Special Issue Article
Held to a different standard: Racial differences in the impact of lateness on advancement opportunity
Article first published online: 15 APR 2013
© 2013 The British Psychological Society
Journal of Occupational and Organizational Psychology
Special Issue: Getting diversity at work to work Edited by Yves R. F. Guillaume, Jeremy F. Dawson, Steve A. Woods, Claudia A. Sacramento and Michael A. West
Volume 86, Issue 2, pages 142–165, June 2013
How to Cite
Luksyte, A., Waite, E., Avery, D. R. and Roy, R. (2013), Held to a different standard: Racial differences in the impact of lateness on advancement opportunity. Journal of Occupational and Organizational Psychology, 86: 142–165. doi: 10.1111/joop.12010
- Issue published online: 15 APR 2013
- Article first published online: 15 APR 2013
- Manuscript Revised: 31 JAN 2013
- Manuscript Received: 18 JAN 2012
Racial biases affect many important personnel decisions such as performance appraisal and promotion. Yet, little is known about how these biases might influence evaluations of employee lateness behaviour. Integrating attribution theory and research on racial stereotypes and meta-stereotypes, we investigated whether tardy Black and Hispanic employees are penalized harsher than their White counterparts in terms of unfavourable personnel outcomes. Findings from a national US survey (N = 2,789) showed that Black employees perceive fewer advancement opportunities the more often they are late – an effect that did not hold true for Hispanic or White incumbents. A follow-up experimental study with full-time working adults (N = 204) further illustrated that the tardiness of Black, but not White, employees negatively impacts their performance appraisal ratings and subsequent chances of advancement. This model of differential penalization of lateness behaviour suggests similar processes may generalize to other forms of stereotypical misbehaviour in organizations.
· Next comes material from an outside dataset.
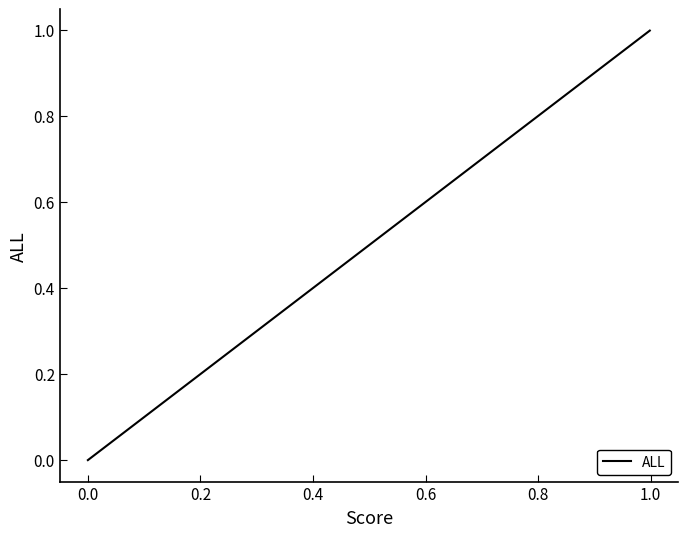

What is the sum of all values?

6.3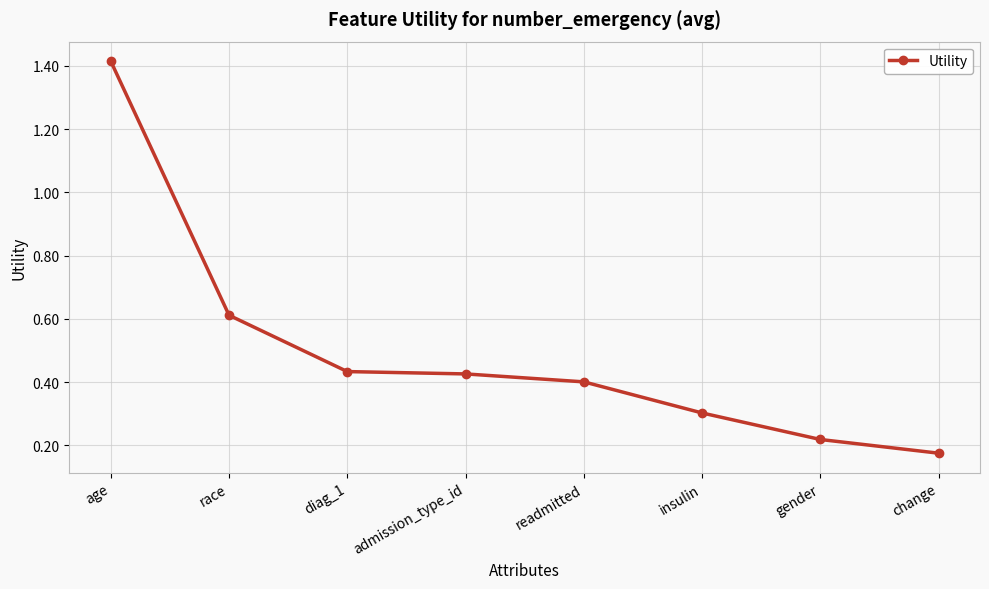

Is it true that the value at diag_1 is 0.4?

True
- Both employees and managers should be made aware that lateness behaviours are viewed differently for Black, White and Hispanic employees with the penalizing effect applying only to Black employees.
- Managers should avoid differential evaluation of the same lateness behaviour of their racially diverse employees when evaluating performance and making subsequent promotion decisions.
- Managers could be trained to focus on behaviours, not the race of employees, when making important personnel decisions.